Kein KERS-Auto unter den ersten fünf

Mark Webber auf Rang vier hofft, die beiden Brawn von hinten unter Druck zu setzen. "Immerhin steht kein KERS-Auto hinter uns", freute sich Red Bull-Teamchef Christian Horner. Hinter Webber folgt zunächst Toyota-Pilot Jarno Trulli auf Rang fünf. Erst auf den Positionen sechs und sieben folgen mit den Ferrari von Kimi Räikkönen und Felipe Massa die ersten Hybrid-Vertreter.

Hinter Fernando Alonso auf Rang acht folgt mit Nico Rosberg der zweite Deutsche unter den ersten zehn. "Das war ganz okay heute.

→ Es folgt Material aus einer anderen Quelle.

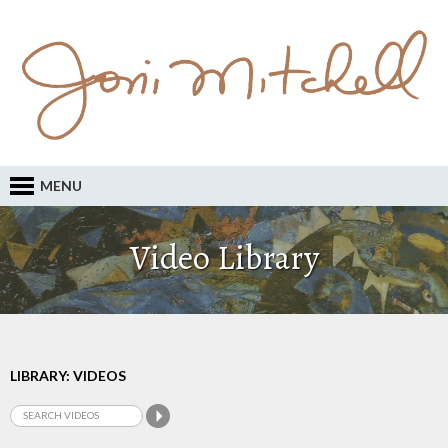
MENU
Video Library
LIBRARY: VIDEOS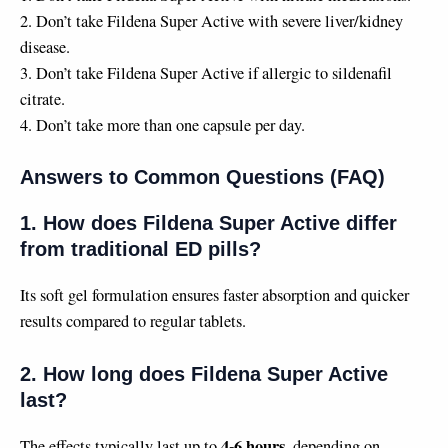
2. Don’t take Fildena Super Active with severe liver/kidney
disease.
3. Don’t take Fildena Super Active if allergic to sildenafil
citrate.
4. Don’t take more than one capsule per day.
Answers to Common Questions (FAQ)
1. How does Fildena Super Active differ
from traditional ED pills?
Its soft gel formulation ensures faster absorption and quicker
results compared to regular tablets.
2. How long does Fildena Super Active
last?
4-6 hours
The effects typically last up to
, depending on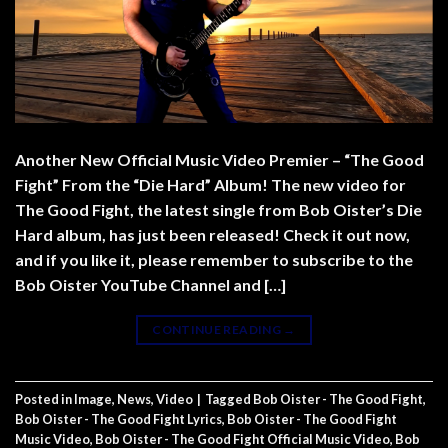
Another New Official Music Video Premier – “The Good
Fight” From the “Die Hard” Album! The new video for
The Good Fight, the latest single from Bob Oister’s Die
Hard album, has just been released! Check it out now,
and if you like it, please remember to subscribe to the
Bob Oister YouTube Channel and […]
CONTINUE READING
→
Posted in
Image
,
News
,
Video
|
Tagged
Bob Oister - The Good Fight
,
Bob Oister - The Good Fight Lyrics
,
Bob Oister - The Good Fight
Music Video
,
Bob Oister - The Good Fight Official Music Video
,
Bob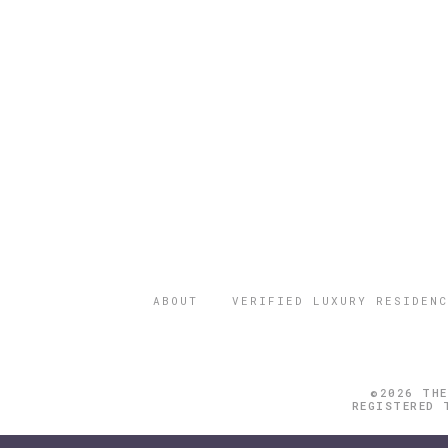
ABOUT
VERIFIED LUXURY RESIDENC
©2026 THE
REGISTERED 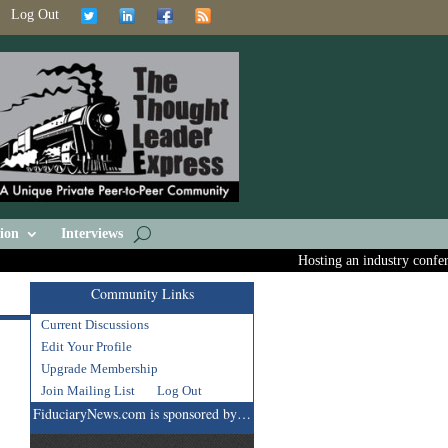
Log Out
ion
Interviews
Hosting an industry conferenc
Community Links
Current Discussions
Edit Your Profile
Upgrade Membership
Join Mailing List
Log Out
FiduciaryNews.com is sponsored by…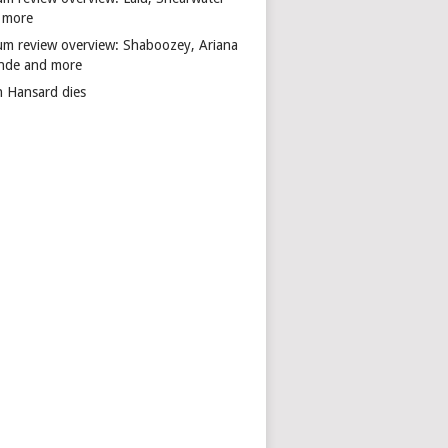
 more
um review overview: Shaboozey, Ariana
nde and more
n Hansard dies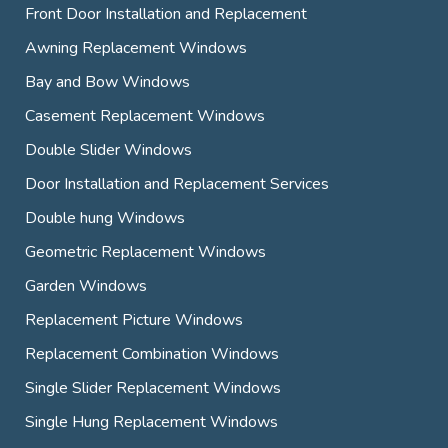
Front Door Installation and Replacement
Awning Replacement Windows
Bay and Bow Windows
Casement Replacement Windows
Double Slider Windows
Door Installation and Replacement Services
Double hung Windows
Geometric Replacement Windows
Garden Windows
Replacement Picture Windows
Replacement Combination Windows
Single Slider Replacement Windows
Single Hung Replacement Windows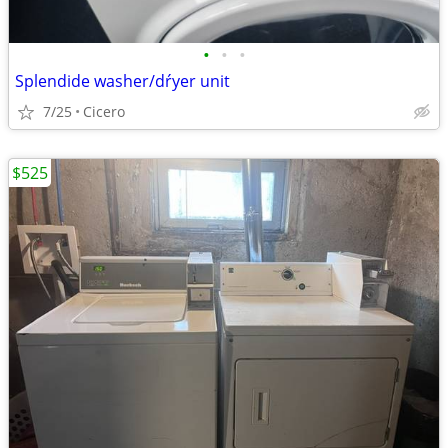
•
•
•
Splendide washer/dŕyer unit
7/25
Cicero
$525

Ungefähr das, was wir erhofft hatten. Leider hatte ich sehr viel Untersteuern in der letzten Runde." Wie immer hofft der Williams-Pilot auf einen guten Start ins Rennen. "Ich denke, Platz sieben in der ersten Kurve ist möglich."

Alle Deutschen in Q2

Nick Heidfeld und Timo Glock konnten dagegen weniger zufrieden mit ihrem Ergebnis sein, obwohl es nach der Monaco-Pleite für beide mal wieder für die zweite Runde reichte. Heidfeld scheiterte auf Rang elf nur fünf Hundertstel an Fernando Alonso. "Es ist wichtig zu sehen, dass ein Fortschritt gemacht wurde. Trotzdem schade, dass es nicht für die Top Ten gereicht hat", gab sich der Deutsche versöhnlich.

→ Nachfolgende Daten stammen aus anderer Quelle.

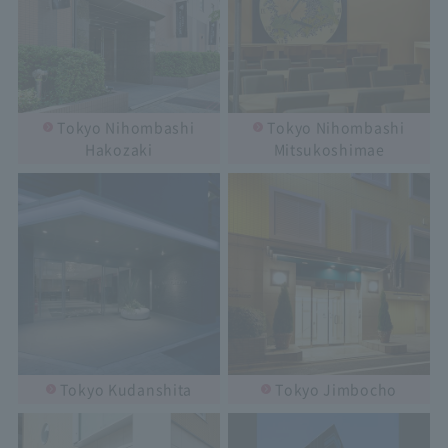
Tokyo Nihombashi
Tokyo Nihombashi
Hakozaki
Mitsukoshimae
Tokyo Kudanshita
Tokyo Jimbocho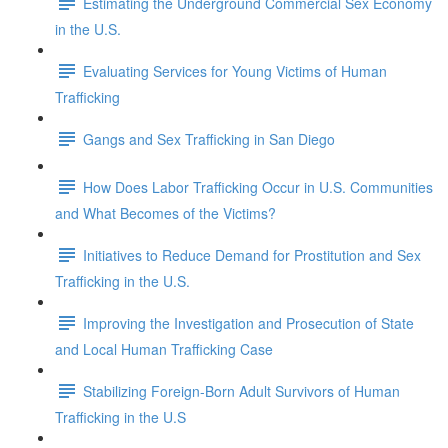
Estimating the Underground Commercial Sex Economy
in the U.S.
Evaluating Services for Young Victims of Human
Trafficking
Gangs and Sex Trafficking in San Diego
How Does Labor Trafficking Occur in U.S. Communities
and What Becomes of the Victims?
Initiatives to Reduce Demand for Prostitution and Sex
Trafficking in the U.S.
Improving the Investigation and Prosecution of State
and Local Human Trafficking Case
Stabilizing Foreign-Born Adult Survivors of Human
Trafficking in the U.S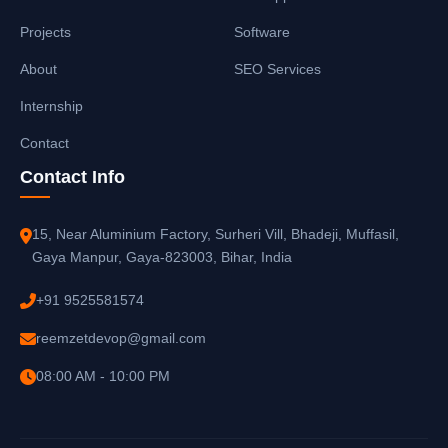
Projects
Software
About
SEO Services
Internship
Contact
Contact Info
15, Near Aluminium Factory, Surheri Vill, Bhadeji, Muffasil,
Gaya Manpur, Gaya-823003, Bihar, India
+91 9525581574
reemzetdevop@gmail.com
08:00 AM - 10:00 PM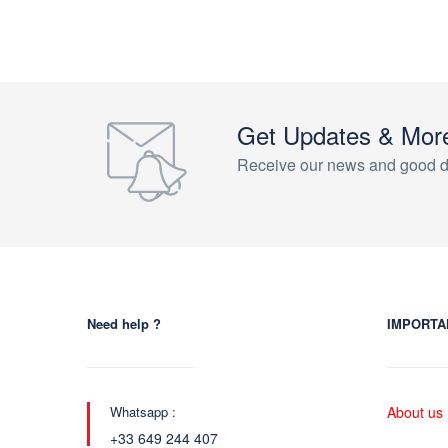
Get Updates & Mor
Receive our news and good d
Need help ?
IMPORTA
Whatsapp :
About us
+33 649 244 407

Timo Glock blieb zweieinhalb Zehntel und zwei Plätze hinter seinem Landsmann hängen. "Ich hatte leider einen kleinen Fehler im letzten Sektor. Für das Rennen kann ich kaum auf Punkte hoffen", klagte der Kölner. Dass mehr drin gewesen wäre, bewiesen die beiden Teamkollegen der deutschen Piloten. Sowohl Jarno Trulli als auch Robert Kubica schafften es in die Runde der besten Zehn.

Hamilton scheitert früh

Prominentestes Opfer im ersten Abschnitt des Qualifyings war Weltmeister Lewis Hamilton auf Position 16. Dem Silberpfeil-Pilot fehlten vier Hundertstel auf Adrian Sutil, dem nach Monaco nun schon zum zweiten Mal in Folge der Einzug in die Runde der besten 15 gelang. Als Randnote muss erwähnt werden, dass der Force India genau wie Hamilton mit Mercedes-Motoren ausgestattet wird.

"Ich freue mich extrem. Hätte nicht gedacht, dass wir hier soweit nach vorne kommen. Zweimal in Folge ins Q2 tut schon gut", freute sich der Deutsche. Mit seiner guten Runde schlug Sutil nicht nur den Champion, sondern auch seinen Teamkollegen Giancarlo Fisichella, Renault-Pilot Nelson Piquet und die beiden Toro Rosso von Sebastien Bourdais und Sebastien Buemi. Im zweiten Abschnitt war der Höhenflug auf Platz 15 allerdings auch schnell wieder beendet.